# [TASK MATERIAL]
=-=-=-=-=

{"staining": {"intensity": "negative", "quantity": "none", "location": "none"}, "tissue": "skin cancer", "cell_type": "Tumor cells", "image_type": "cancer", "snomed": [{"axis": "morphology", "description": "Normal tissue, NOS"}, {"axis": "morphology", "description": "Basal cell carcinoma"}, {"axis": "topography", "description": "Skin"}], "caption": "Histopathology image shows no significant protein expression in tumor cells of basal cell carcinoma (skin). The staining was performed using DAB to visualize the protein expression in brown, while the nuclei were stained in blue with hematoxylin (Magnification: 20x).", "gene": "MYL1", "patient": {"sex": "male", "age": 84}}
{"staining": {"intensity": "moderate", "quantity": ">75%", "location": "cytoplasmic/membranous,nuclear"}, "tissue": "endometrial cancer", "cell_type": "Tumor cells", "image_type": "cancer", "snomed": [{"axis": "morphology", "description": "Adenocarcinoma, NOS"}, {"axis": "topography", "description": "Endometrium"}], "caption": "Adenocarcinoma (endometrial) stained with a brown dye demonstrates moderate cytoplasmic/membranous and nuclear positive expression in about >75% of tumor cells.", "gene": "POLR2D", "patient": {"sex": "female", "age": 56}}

=-=-=-=-=

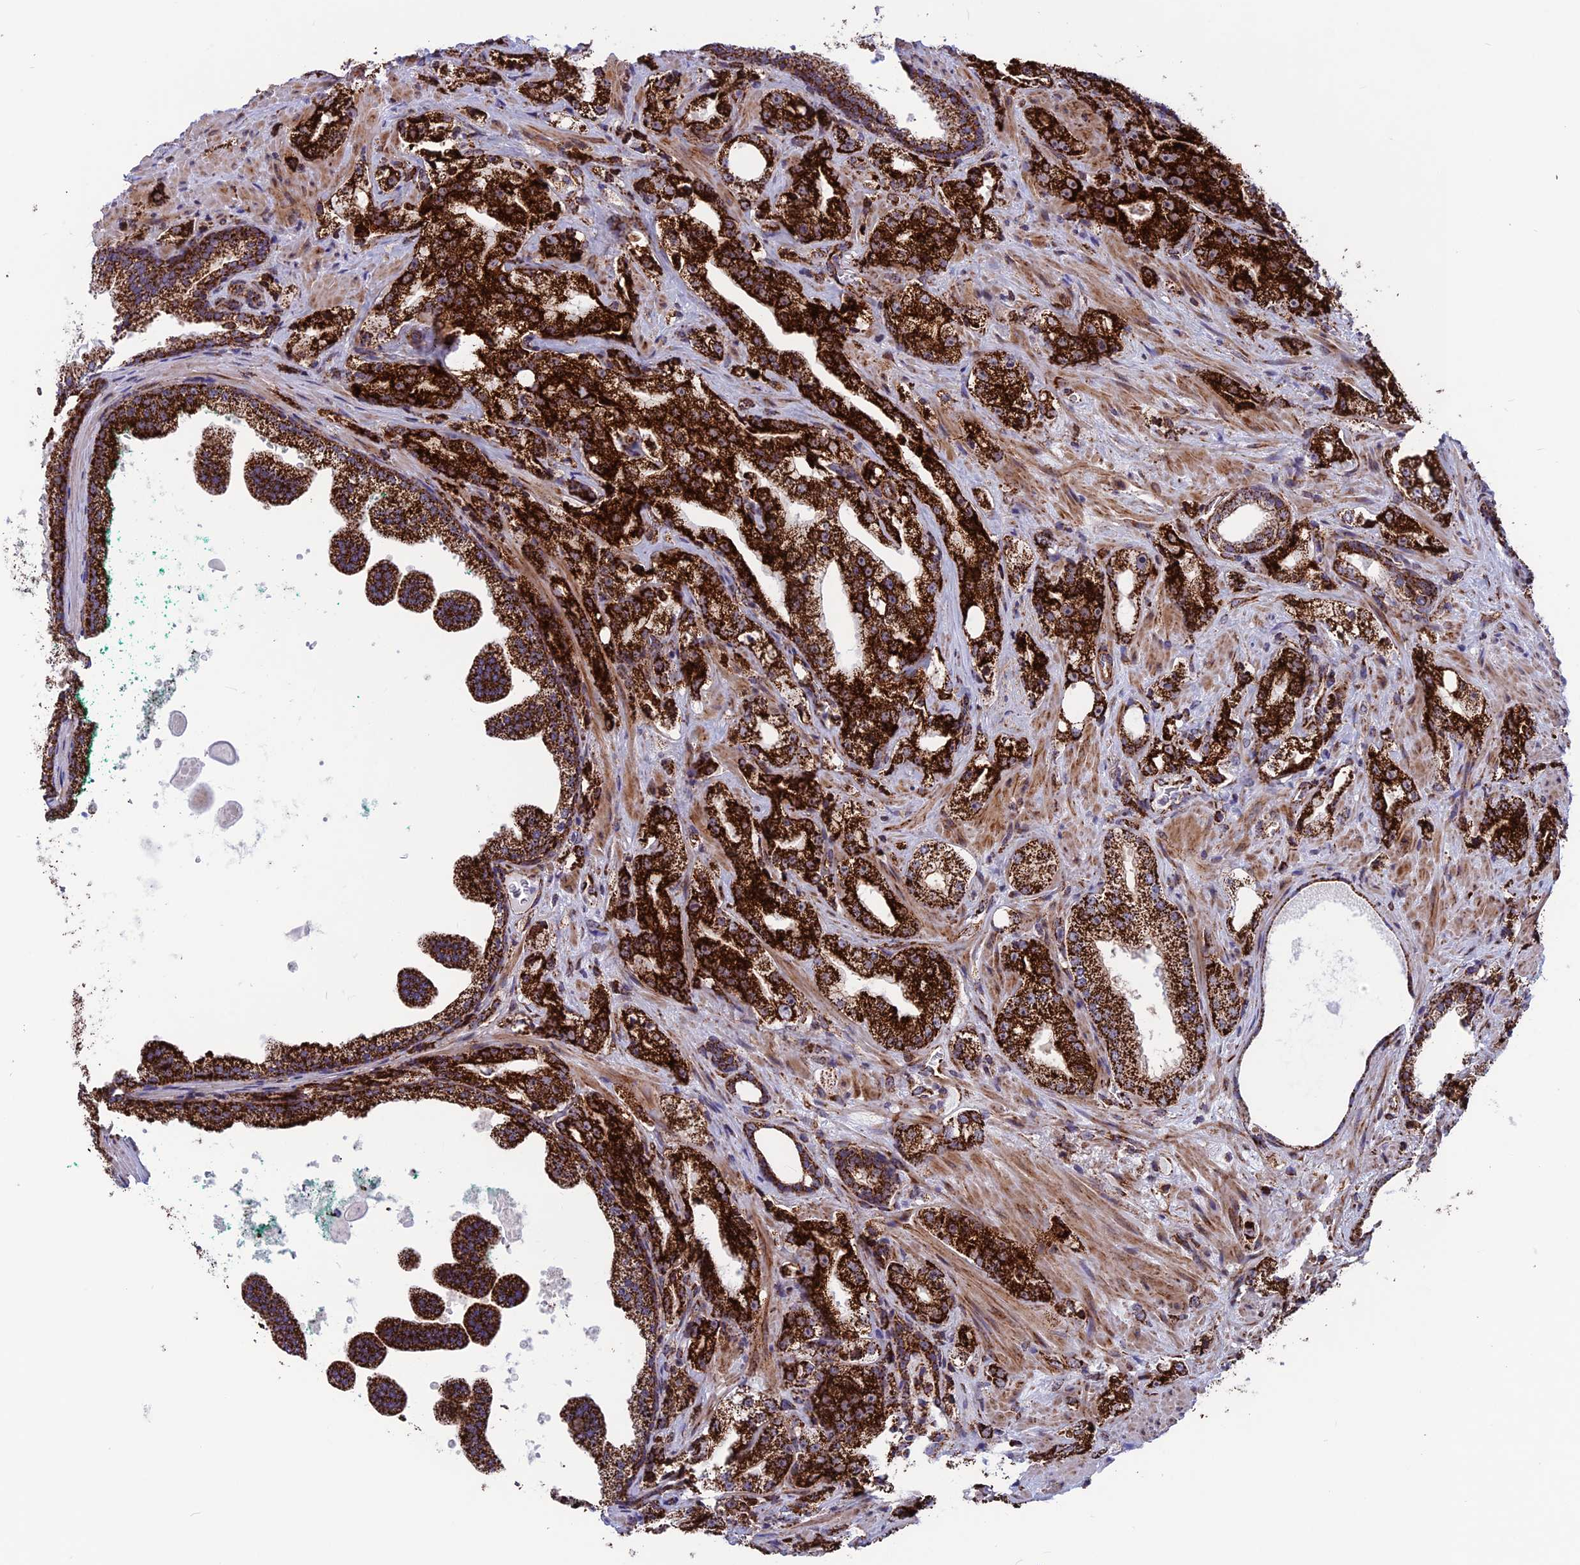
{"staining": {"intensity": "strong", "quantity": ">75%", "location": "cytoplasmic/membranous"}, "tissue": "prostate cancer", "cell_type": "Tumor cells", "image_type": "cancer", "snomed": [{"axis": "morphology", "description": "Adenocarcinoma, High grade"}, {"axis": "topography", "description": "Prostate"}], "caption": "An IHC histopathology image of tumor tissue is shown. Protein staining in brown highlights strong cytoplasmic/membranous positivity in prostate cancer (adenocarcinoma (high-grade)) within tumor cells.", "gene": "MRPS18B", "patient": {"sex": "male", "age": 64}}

=-=-=-=-=

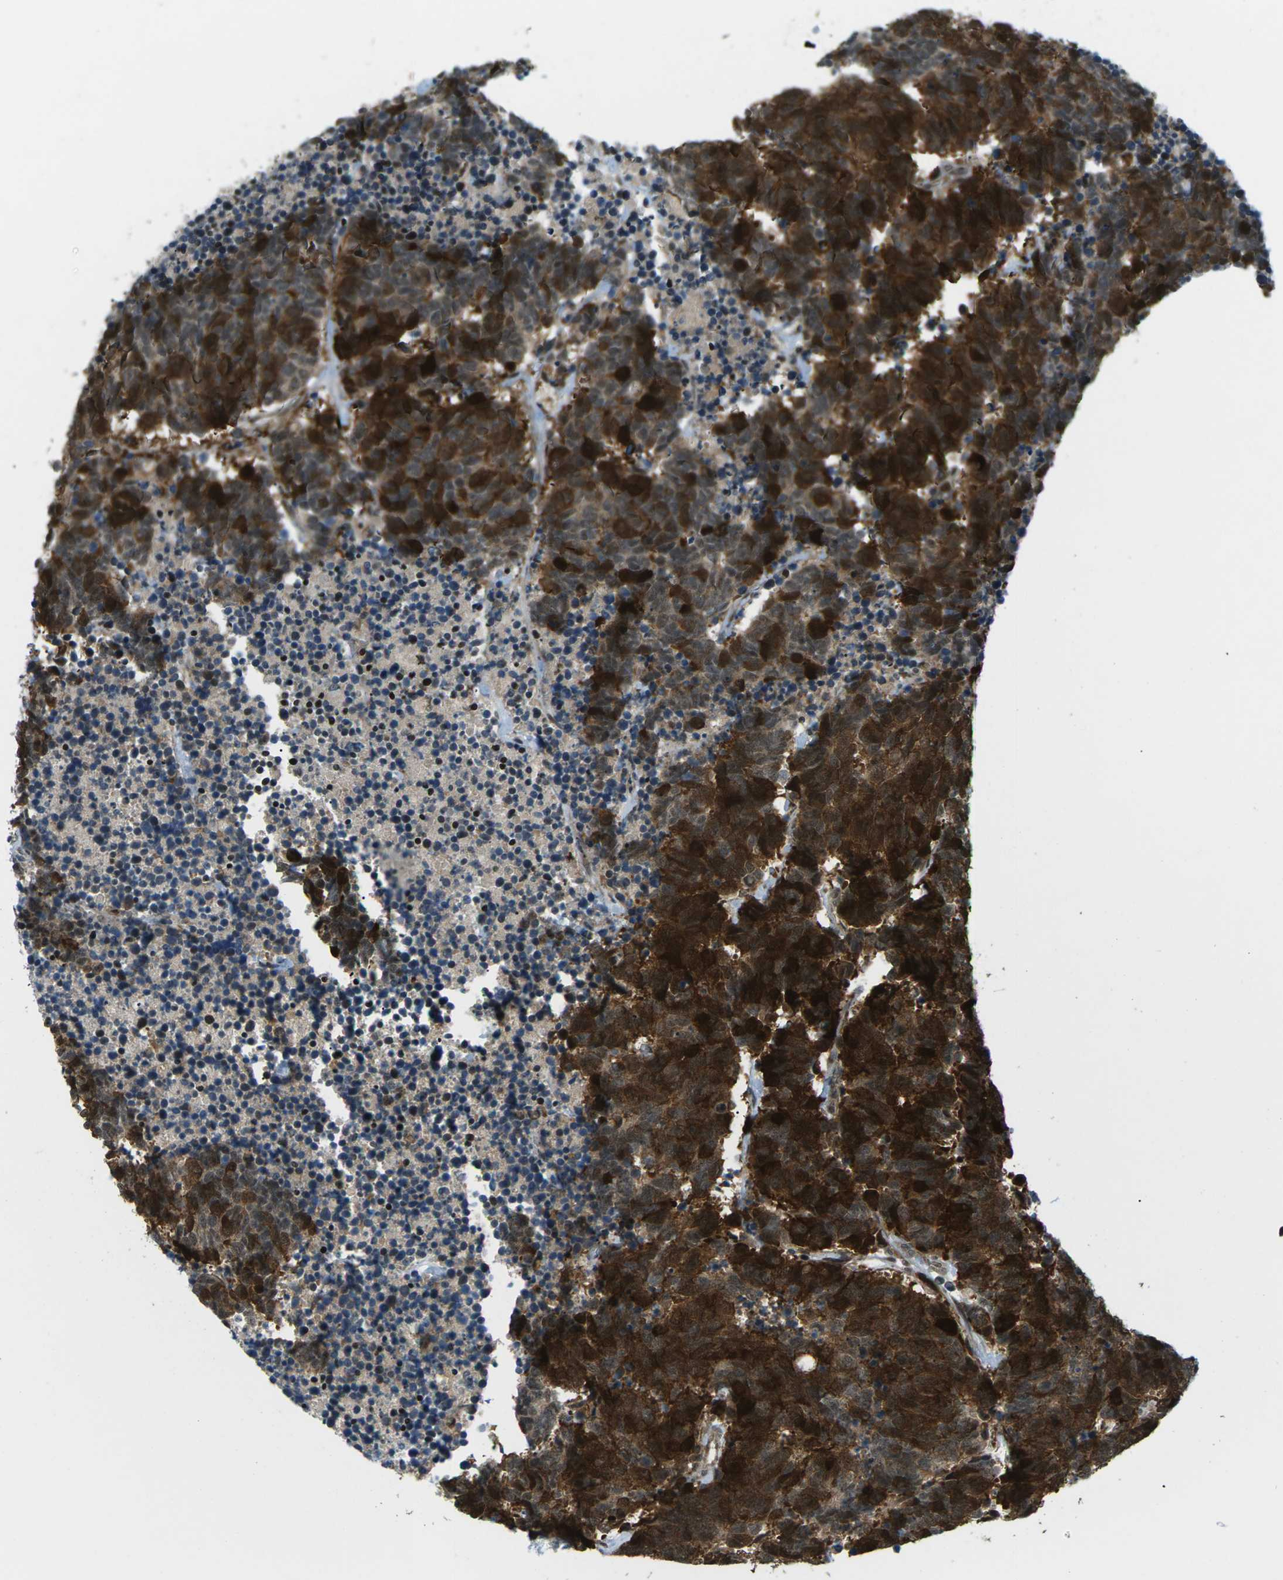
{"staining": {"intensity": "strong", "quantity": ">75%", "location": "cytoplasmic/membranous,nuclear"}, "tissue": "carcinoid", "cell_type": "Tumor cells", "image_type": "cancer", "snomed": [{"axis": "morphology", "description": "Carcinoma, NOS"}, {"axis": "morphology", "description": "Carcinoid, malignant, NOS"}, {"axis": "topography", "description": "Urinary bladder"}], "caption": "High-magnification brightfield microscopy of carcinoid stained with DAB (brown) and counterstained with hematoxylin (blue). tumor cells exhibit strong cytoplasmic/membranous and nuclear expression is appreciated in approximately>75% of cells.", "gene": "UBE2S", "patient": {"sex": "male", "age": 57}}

=-=-=-=-=

# [WHAT IS EXPECTED]
From the records above, transcribe without alteration every line from the one with "image shows no" to the one with "(endometrial) stained with", inclusive.

# [RESPONSE TO THE TASK]
{"staining": {"intensity": "negative", "quantity": "none", "location": "none"}, "tissue": "skin cancer", "cell_type": "Tumor cells", "image_type": "cancer", "snomed": [{"axis": "morphology", "description": "Normal tissue, NOS"}, {"axis": "morphology", "description": "Basal cell carcinoma"}, {"axis": "topography", "description": "Skin"}], "caption": "Histopathology image shows no significant protein expression in tumor cells of basal cell carcinoma (skin). The staining was performed using DAB to visualize the protein expression in brown, while the nuclei were stained in blue with hematoxylin (Magnification: 20x).", "gene": "MYL1", "patient": {"sex": "male", "age": 84}}
{"staining": {"intensity": "moderate", "quantity": ">75%", "location": "cytoplasmic/membranous,nuclear"}, "tissue": "endometrial cancer", "cell_type": "Tumor cells", "image_type": "cancer", "snomed": [{"axis": "morphology", "description": "Adenocarcinoma, NOS"}, {"axis": "topography", "description": "Endometrium"}], "caption": "Adenocarcinoma (endometrial) stained with a brown dye demonstrates moderate cytoplasmic/membranous and nuclear positive expression in about >75% of tumor cells.", "gene": "POLR2D", "patient": {"sex": "female", "age": 56}}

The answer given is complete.